Tuesday, June 13, 2017

The Change Room by Karen Connelly

4.5 Star

Eliza Keenan is the mother of two young sons, the owner of a flower studio that caters to the city's elite, and the loving wife of a deliciously rumpled math professor named Andrew. She's on the move from dawn until her boys are in bed, and after they're asleep she cleans her house. Her one complaint about her life is that the only time she has for herself is her twice-weekly swim in the local community centre pool, where sunlight shines in through a tall window and lights up the water in a way that reminds her of the year she spent as a footloose youth on an island in Greece. Then one morning into this life that is full of satisfactions of all kinds except sexual (because who has the time or the energy once the kids are asleep?) comes a tall, dark and lovely stranger, a young woman Eliza encounters at the pool and nicknames 'the Amazon.' The sight of this woman, naked in the change room, completely undoes Eliza, and soon the two of them are entangled in an affair that breaks all the rules, and threatens to capsize not only Eliza and her happy family, but her lover's world, too. And yet the sex is so all-encompassing, so intimate, so true...how can it be bad? Be ready to be shaken up, woken up, scandalized and deeply stirred.

Kathryn - 4.5 Star

I eyed  this book for a while before requesting it for review. The cover kept drawing me back though something about the blurb had me worried that the story would either be too trite or too high brow.  In the end I asked to read it because of the plot synopsis...I was intrigued!

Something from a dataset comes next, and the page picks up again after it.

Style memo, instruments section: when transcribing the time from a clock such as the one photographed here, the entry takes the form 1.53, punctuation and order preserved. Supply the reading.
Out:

I needn't have worried- I had no trouble relating to Eliza and fell into step with her chaotic life of motherhood, business and marriage. I followed her through her exercise plan, her moments that were just her own and was unsurprised at what felt like a natural first liaison with "the amazon" in the pool change room. The sexual nature of the story, though intense and explicit, does delve into a much more common set of problems faced in marriage and in many relationships. The lack of nurturing (physical or mental)  will allow for discontent and eventual discord. 

I wished that Eliza's trip to Greece had been given more than a passing glance- it felt as if it had more of an effect on her than the novel allowed and that it could have rounded out her character a bit more to have that part of her life more voice.  I was also frustrated by Andrew's brother and parents (mostly mother)- they didn't do much for me or the plot except to add an element of tension in Andrew and Eliza's marriage and they filled me with something close to rage I'm afraid.

I easily accepted all the couple combinations though and felt that each of them was the right fit in their own way. Their meeting and merging was interesting and in the end I'm not convinced I was satisfied with the outcome for any of them- I suppose it couldn't end up perfectly for everyone in the end?

Thank you to Penguin Random House Canada for our review copy.  All opinions are our own.